La ricerca oltre al progetto
di Federica Verona
Articoli di giornale, servizi televisivi, programmi dedicati, campagne elettorali e comizi per descrivere la “periferia” come il luogo del disagio, del crimine, della lotta sociale, della povertà, dell’insicurezza. Dove, nella migliore delle ipotesi, si attivano progetti di ricucitura, rammendo, ricostruzione. Una narrazione, molto spesso, al negativo, che contribuisce quotidianamente a formare un’opinione pubblica e a costruire un’idea spesso preconcetta e superficiale nei confronti di un territorio.
Mettere in discussione quell’idea e quel tipo di narrazione è stato il punto di partenza di Super, il festival “lento” delle periferie.
Da un’esperienza di lavoro a Quarto Cagnino nella periferia ovest di Milano, di qualche anno prima, avevo incontrato una serie di realtà attive e capaci di caratterizzare fortemente quello stesso territorio attivando sinergie e strategie dal basso.
L’idea di provare a raccontare quel tipo di realtà in una forma articolata, prendendo una zappa immaginaria e iniziando a scavare è stata subito una formula che ha appassionato, quando gliela raccontavo radunandole, tutte le persone che oggi fanno parte di TumbTumb, l’associazione culturale a cui abbiamo dato vita per promuovere il festival.
Un gruppo eterogeneo che proviene da diversi mondi (antropologia, fotografia, urbanistica, design, web, letteratura, agricoltura) messo insieme con un’unica regola: nessuno doveva aver lavorato assieme prima.

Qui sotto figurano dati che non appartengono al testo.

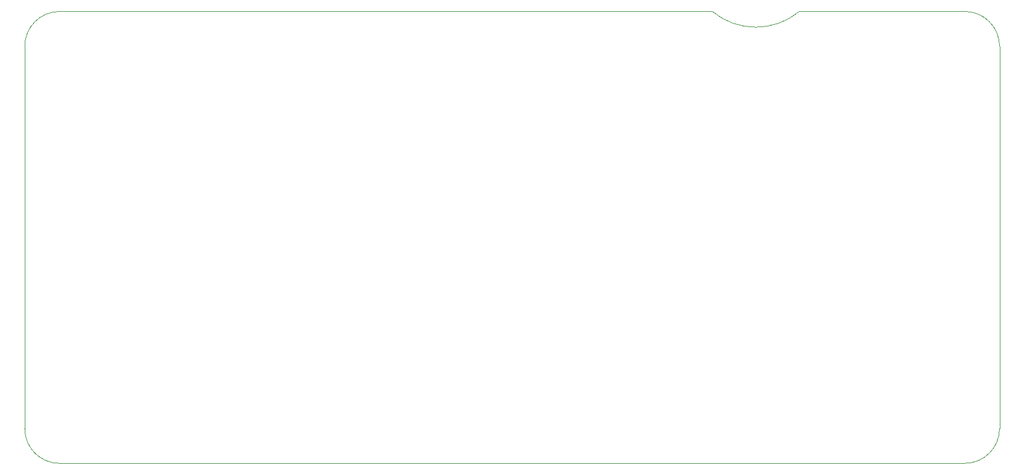
<source format=gm1>
G04 #@! TF.GenerationSoftware,KiCad,Pcbnew,5.1.7+dfsg1-1*
G04 #@! TF.CreationDate,2021-01-19T22:48:49+01:00*
G04 #@! TF.ProjectId,Nixie_proj,4e697869-655f-4707-926f-6a2e6b696361,rev?*
G04 #@! TF.SameCoordinates,Original*
G04 #@! TF.FileFunction,Profile,NP*
%FSLAX46Y46*%
G04 Gerber Fmt 4.6, Leading zero omitted, Abs format (unit mm)*
G04 Created by KiCad (PCBNEW 5.1.7+dfsg1-1) date 2021-01-19 22:48:49*
%MOMM*%
%LPD*%
G01*
G04 APERTURE LIST*
G04 #@! TA.AperFunction,Profile*
%ADD10C,0.100000*%
G04 #@! TD*
G04 APERTURE END LIST*
D10*
X146250000Y-50000000D02*
X170000000Y-50000000D01*
X146249999Y-49999999D02*
G75*
G02*
X133750001Y-49999999I-6249999J7499999D01*
G01*
X175000000Y-55000000D02*
G75*
G03*
X170000000Y-50000000I-5000000J0D01*
G01*
X170000000Y-115000000D02*
G75*
G03*
X175000000Y-110000000I0J5000000D01*
G01*
X35000000Y-110000000D02*
G75*
G03*
X40000000Y-115000000I5000000J0D01*
G01*
X40000000Y-50000000D02*
G75*
G03*
X35000000Y-55000000I0J-5000000D01*
G01*
X170000000Y-115000000D02*
X40000000Y-115000000D01*
X175000000Y-55000000D02*
X175000000Y-110000000D01*
X40000000Y-50000000D02*
X133750000Y-50000000D01*
X35000000Y-110000000D02*
X35000000Y-55000000D01*
M02*

</source>
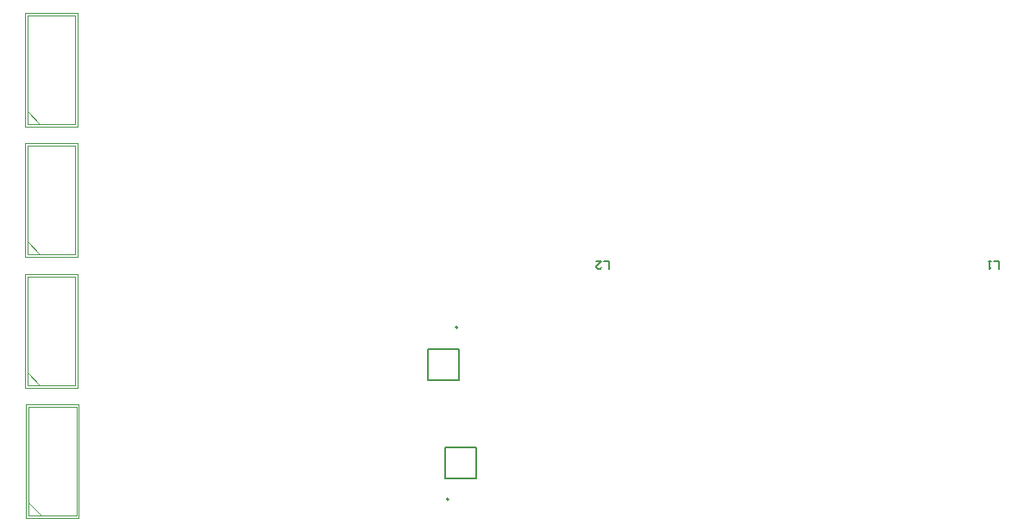
<source format=gbr>
%TF.GenerationSoftware,Altium Limited,Altium Designer,22.2.1 (43)*%
G04 Layer_Color=37055*
%FSLAX44Y44*%
%MOMM*%
%TF.SameCoordinates,040CE2E0-B857-4D47-B26F-9B72162B56B4*%
%TF.FilePolarity,Positive*%
%TF.FileFunction,Other,Top_Designator*%
%TF.Part,Single*%
G01*
G75*
%TA.AperFunction,NonConductor*%
%ADD95C,0.2000*%
%ADD98C,0.1270*%
%ADD184C,0.1000*%
%ADD185C,0.0500*%
D95*
X700670Y771520D02*
G03*
X700670Y771520I-1000J0D01*
G01*
D02*
G03*
X700670Y771520I-1000J0D01*
G01*
X709760Y940440D02*
G03*
X709760Y940440I-1000J0D01*
G01*
D02*
G03*
X709760Y940440I-1000J0D01*
G01*
D98*
X697220Y822970D02*
X727720D01*
X697220Y792470D02*
X727720D01*
Y822970D01*
X697220Y792470D02*
Y822970D01*
X727720D01*
X697220Y792470D02*
X727720D01*
Y822970D01*
X697220Y792470D02*
Y822970D01*
X680710Y888990D02*
X711210D01*
X680710Y919490D02*
X711210D01*
X680710Y888990D02*
Y919490D01*
X711210Y888990D02*
Y919490D01*
X680710Y888990D02*
X711210D01*
X680710Y919490D02*
X711210D01*
X680710Y888990D02*
Y919490D01*
X711210Y888990D02*
Y919490D01*
X858518Y998221D02*
Y1005839D01*
X853440D01*
X845822D02*
X850900D01*
X845822Y1000760D01*
Y999491D01*
X847092Y998221D01*
X849631D01*
X850900Y999491D01*
X1240788Y998221D02*
Y1005839D01*
X1235710D01*
X1233171D02*
X1230632D01*
X1231901D01*
Y998221D01*
X1233171Y999491D01*
D184*
X288540Y768320D02*
X301220Y755640D01*
X288540D02*
X335540D01*
Y862340D01*
X288540D02*
X335540D01*
X288540Y755640D02*
Y862340D01*
Y768320D02*
X301220Y755640D01*
X288540D02*
X335540D01*
Y862340D01*
X288540D02*
X335540D01*
X288540Y755640D02*
Y862340D01*
X287270Y896573D02*
X299950Y883894D01*
X287270D02*
X334270D01*
Y990593D01*
X287270D02*
X334270D01*
X287270Y883894D02*
Y990593D01*
Y896573D02*
X299950Y883894D01*
X287270D02*
X334270D01*
Y990593D01*
X287270D02*
X334270D01*
X287270Y883894D02*
Y990593D01*
Y1024827D02*
X299950Y1012147D01*
X287270D02*
X334270D01*
Y1118847D01*
X287270D02*
X334270D01*
X287270Y1012147D02*
Y1118847D01*
Y1024827D02*
X299950Y1012147D01*
X287270D02*
X334270D01*
Y1118847D01*
X287270D02*
X334270D01*
X287270Y1012147D02*
Y1118847D01*
Y1153080D02*
X299950Y1140400D01*
X287270D02*
X334270D01*
Y1247100D01*
X287270D02*
X334270D01*
X287270Y1140400D02*
Y1247100D01*
Y1153080D02*
X299950Y1140400D01*
X287270D02*
X334270D01*
Y1247100D01*
X287270D02*
X334270D01*
X287270Y1140400D02*
Y1247100D01*
D185*
X286040Y753140D02*
X338040D01*
Y864840D01*
X286040D02*
X338040D01*
X286040Y753140D02*
Y864840D01*
Y753140D02*
X338040D01*
Y864840D01*
X286040D02*
X338040D01*
X286040Y753140D02*
Y864840D01*
X284770Y881393D02*
X336770D01*
Y993093D01*
X284770D02*
X336770D01*
X284770Y881393D02*
Y993093D01*
Y881393D02*
X336770D01*
Y993093D01*
X284770D02*
X336770D01*
X284770Y881393D02*
Y993093D01*
Y1009646D02*
X336770D01*
Y1121347D01*
X284770D02*
X336770D01*
X284770Y1009646D02*
Y1121347D01*
Y1009646D02*
X336770D01*
Y1121347D01*
X284770D02*
X336770D01*
X284770Y1009646D02*
Y1121347D01*
Y1137900D02*
X336770D01*
Y1249600D01*
X284770D02*
X336770D01*
X284770Y1137900D02*
Y1249600D01*
Y1137900D02*
X336770D01*
Y1249600D01*
X284770D02*
X336770D01*
X284770Y1137900D02*
Y1249600D01*
%TF.MD5,3901e15e5ae32827882b8dc09d0ceda5*%
M02*

</source>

Venire dagli stessi mondi, infatti, avrebbe reso più difficile un senso critico e corale, necessario in un lavoro che partiva da zero. Certo, a volte è più dialettico e difficile il confronto, l’unione dei punti di vista, o l’accettare che i punti di vista possano rimanere distanti anche in un progetto comune.
Di sicuro, chiederci se davvero le periferie rispondono solo a quel tipo di narrazione ci ha spinto, nelle nostre diversità, a ideare un progetto libero e politico.
Se inizialmente immaginavamo di fare un festival di pochi giorni, il lavoro di gruppo, ha arricchito il progetto. Lo ha reso denso, ampio, iniziando ad esprimere curiosità, domande, incertezze. Tra queste, la paura di fare l’ennesimo lavoro eclatante e molto comunicato, ma poco denso di contenuti, e poi la paura di parlare di un tema che non conoscevamo abbastanza. Per questo ci siamo dati un tempo lento, di metabolizzazione.
Abbiamo deciso di iniziare a conoscere meglio questa città e così ci siamo dedicati per più di un anno a dei tour conoscitivi. Non sono passeggiate, non sono derive urbane, sono tour.